This can be terrible for users, since most often a process is going to fork() and then exec() a very small program. And it seems nonsensical for fork() to fail with ENOMEM when it appears that there is lots of free memory left. But to ensure memory is strictly handled, that's what you have to do.

The alternative, which most distributions use, is to optimistically allocate memory. Let the fork() and other calls succeed. But you run the risk of the child process crashing at any point in the future when it touches its own 'confirmed' memory and the OS being unable to allocate space for it. So the memory failures are not discovered at system call points. There's no return code to spot the out of memory condition. The OS can't even freeze up until memory is available because there's no guarantee that memory will become available.

smtddr · on April 6, 2014

Well that's even more interesting! So you can have a program appear to be stuck and not know why! At least now I know I can use mlock() everywhere to determine if it locked on a write to promised-but-not-yet-available memory.

joosters · on April 6, 2014

No. All you can do is try writing to it and see what happens (you can catch the segfault though).

http://opsmonkey.blogspot.co.uk/2007/01/linux-memory-overcom... has some more info.

srean · on April 6, 2014

Failure or not, this is the highway to shitty software with bad user experience (except for very special cases where it makes sense).

For me the funniest part has been that the people who seem entitled to write sloppy software are the exact same set who would have the shrillest voices complaining that firefox is so slow and bloated (although its not anymore)

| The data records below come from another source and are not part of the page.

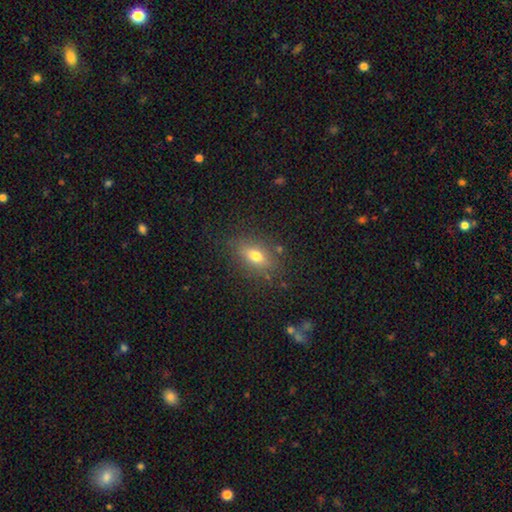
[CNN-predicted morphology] smooth_or_featured: smooth (p=0.71) [alt: featured or disk p=0.16]
how_rounded: in between (p=0.74) [alt: round p=0.18]
merging: none (p=0.82) [alt: minor disturbance p=0.12]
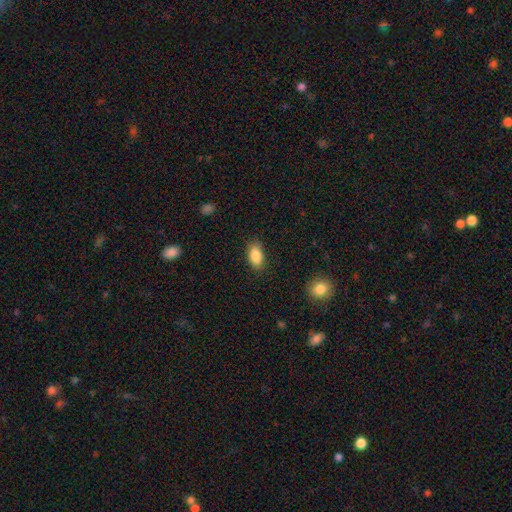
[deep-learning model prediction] smooth_or_featured: smooth (p=0.87) [alt: star or artifact p=0.08]
how_rounded: in between (p=0.91) [alt: round p=0.06]
merging: none (p=0.85) [alt: minor disturbance p=0.11]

Many believe that its OK to hog memory, that it is an infinite resource. Many believe it is OK to be slow as long as it meets specs. Many believe your user application is the only application that the user will be running at any point in time. However, when your competition does it leaner and faster, you (not you personally, a generic software) are mostly going to be toast.

ithkuil · on April 7, 2014

many people believe that over engineering is bad. It doesn't mean that it's OK to have crappy software, but that you should focus on things that matter. In other words, it's OK to do X until it's not.

On the other hand that's not an excuse for not understanding how things work and just having faith in some magic layer that somehow would just handle things for you. Doing so it could make it impossible to improve those parts of the system that are important without rewriting everything.

fprawn · on April 6, 2014

Memory allocation failures are virtually non-existent in modern desktop computers. Good practice is to not test return values from malloc, new, etc.

Memory can be allocated beyond RAM size, so by the time a failure occurs your program really should crash and return its resources.

Embedded systems have fewer resources and some will not have virtual memory and so the situation will be different. But unless you know better, the best practice is still to not check the return from allocators. Running out of memory in a program intended for an embedded platform should be considered a bug.

cbab · on April 6, 2014

I respectfully disagree with this. Ignoring return values is _not_ good practice. It is a slippery slope to bad software. By catching these memory errors, a program has the chance to properly teardown and report a message to the user instead of crashing.

yaur · on April 6, 2014

Ugh. I would much rather know that the process died because of allocation failure than try to figure out why some code is trying to write to a random null pointer as these are two very different types of bugs.

htns · on April 6, 2014

I'm having a hard time picturing a situation where it would be tough to figure out. Typically you allocate memory to use it right after. errno will be set too.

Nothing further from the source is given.